Many RL algorithms contain policies defined over discrete action domains and most (e.g., A2C, PPO, etc.) contain an entropy component in their objective function.
When entropy is positive, we expect D-RL to train policy distribution towards a distribution with less entropy as successful action distribution is discovered (assuming we start with maximum entropy).
Is this trend during training still the case when one uses continuous probabilities (assuming there’s some kind of convergence)?
Mathematical intuition says that the answer to this question should be positive . . . However, are there any RL problems where this may not the guaranteed . . . I’m asking this question in the RL group simply out of curiosity.

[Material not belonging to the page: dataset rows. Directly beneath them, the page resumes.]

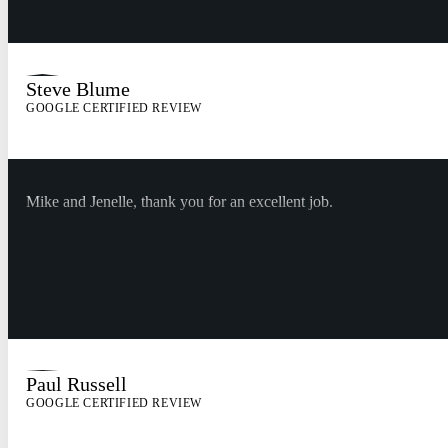
Steve Blume
GOOGLE CERTIFIED REVIEW
Mike and Jenelle, thank you for an excellent job.
Paul Russell
GOOGLE CERTIFIED REVIEW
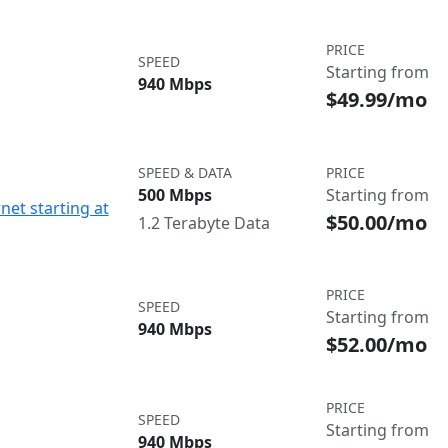
PRICE
SPEED
Starting from
940 Mbps
$49.99/mo
SPEED & DATA
PRICE
500 Mbps
Starting from
net starting at
$50.00/mo
1.2 Terabyte Data
PRICE
SPEED
Starting from
940 Mbps
$52.00/mo
PRICE
SPEED
Starting from
940 Mbps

(By the way, I’ve also noticed – and I may be wrong here – that the entropy beta has no impact on the solution when dealing with continuous action spaces in pytorch whose distribution is modeled with pytorch’s beta distribution . . . Could it be that with pytorch’s beta distribution, the result of the entropy computation is already “detached”? . . . Changing the value of the entropy beta seems to make no difference to the solution . . . When the same action space is discretized into a categorical, this is not the case and entropy beta makes a difference. I hope my use of “entropy beta” in this parenthesis is not confused with the “beta distribution” or its entropy. Entropy beta is usually the multiplier of action distribution’s entropy in the rl algorithms’ objective.)